TortDeform: The Civil Justice Defense Blog

Kia Franklin

Arbitration Horror Story… Victim Fights On

Read the story here. Then tell me arbitration is a fair and efficient process for consumers. With a straight face, that is.

Posted at 5:28 PM, Feb 20, 2008 in Arbitration | Permalink | Comments (7) | TrackBack (0)


Comments

Did you even read the story, Kia? The arbitrator issued a pro-consumer ruling, and the court violated the Federal Arbitration Act by refusing to issue a judgment on it. The arbitration worked; the corrupt Louisiana courts are what failed her.

Posted by: Ted Frank | February 27, 2008 07:09 PM

When I read the article it seems to show that arbitration works but the "tort courts" do not. The victim is fighting on because of our tort system!

Posted by: throckmorton | February 27, 2008 08:03 PM

somebody is becoming even more incoherent.

Posted by: wavemaker | February 27, 2008 09:43 PM

What value of contract performance justifies payment by the plaintiff of $800 an hour door to door for a hack retired lawyer to conduct an arbitration hearing in Fallujah, Iraq, on a work day at 2 AM?

Compare to the click and deter system of EBay, with nearly total deterrence and universal performance.

Posted by: Supremacy Claus | February 28, 2008 08:31 AM

Um . . . seems like the arbitration worked just fine here -- Right up until the point that the court defied federal law (not to mention commeon sense) and threw out the award. In what perverse alternate universe is this evidence that the arbitration system was unfair?

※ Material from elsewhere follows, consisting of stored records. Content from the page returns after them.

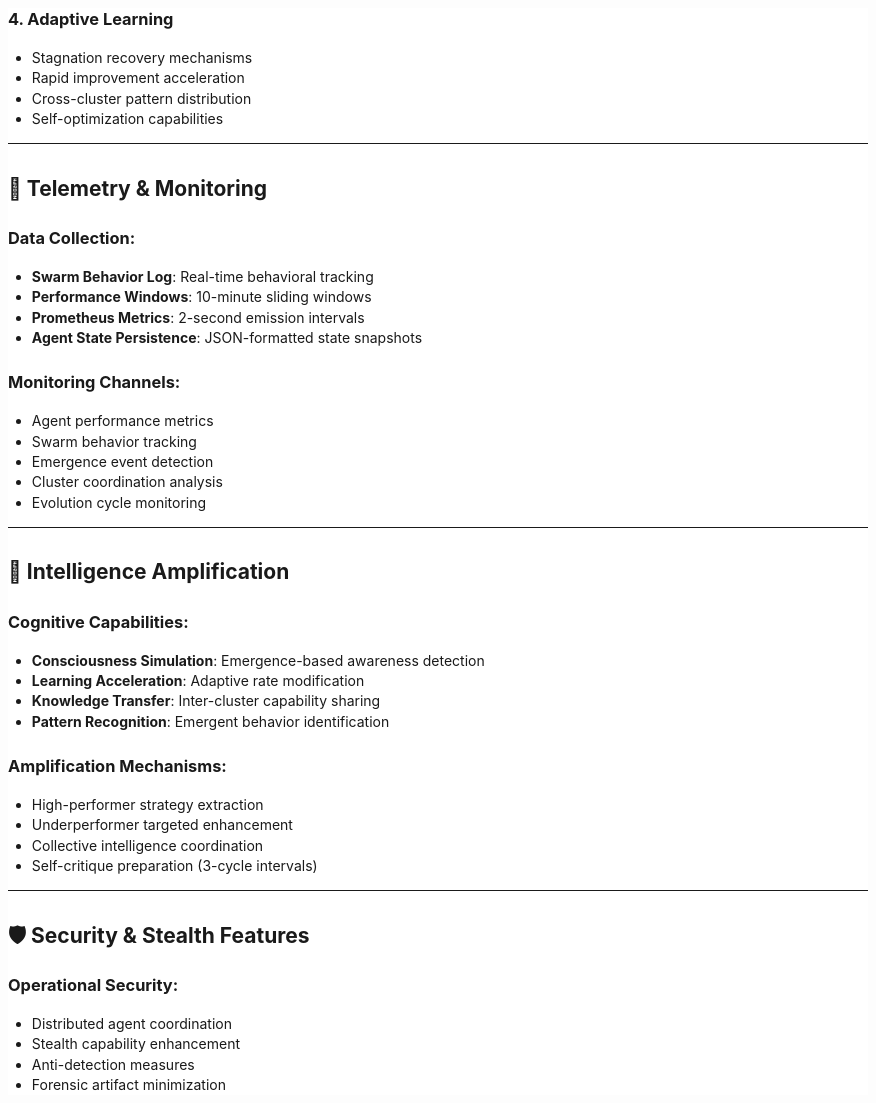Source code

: ### 4. **Adaptive Learning**
- Stagnation recovery mechanisms
- Rapid improvement acceleration
- Cross-cluster pattern distribution
- Self-optimization capabilities

---

## 📡 Telemetry & Monitoring

### Data Collection:
- **Swarm Behavior Log**: Real-time behavioral tracking
- **Performance Windows**: 10-minute sliding windows
- **Prometheus Metrics**: 2-second emission intervals
- **Agent State Persistence**: JSON-formatted state snapshots

### Monitoring Channels:
- Agent performance metrics
- Swarm behavior tracking  
- Emergence event detection
- Cluster coordination analysis
- Evolution cycle monitoring

---

## 🧠 Intelligence Amplification

### Cognitive Capabilities:
- **Consciousness Simulation**: Emergence-based awareness detection
- **Learning Acceleration**: Adaptive rate modification
- **Knowledge Transfer**: Inter-cluster capability sharing
- **Pattern Recognition**: Emergent behavior identification

### Amplification Mechanisms:
- High-performer strategy extraction
- Underperformer targeted enhancement
- Collective intelligence coordination
- Self-critique preparation (3-cycle intervals)

---

## 🛡️ Security & Stealth Features

### Operational Security:
- Distributed agent coordination
- Stealth capability enhancement
- Anti-detection measures
- Forensic artifact minimization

Posted by: Richard A. Harrison | February 28, 2008 08:47 AM

This link goes to the wrong story! My mistake and my apologies! Oh, human error.

I do think this is an important case to discuss, though, and had flagged it for such purposes. My comments and revisions will come soon. Apologies.

Posted by: Kia | February 28, 2008 10:03 AM

Kia: Can you me a favor? Buy or sell an object on EBay. I am interested in your opinion of its contract performance enforcement.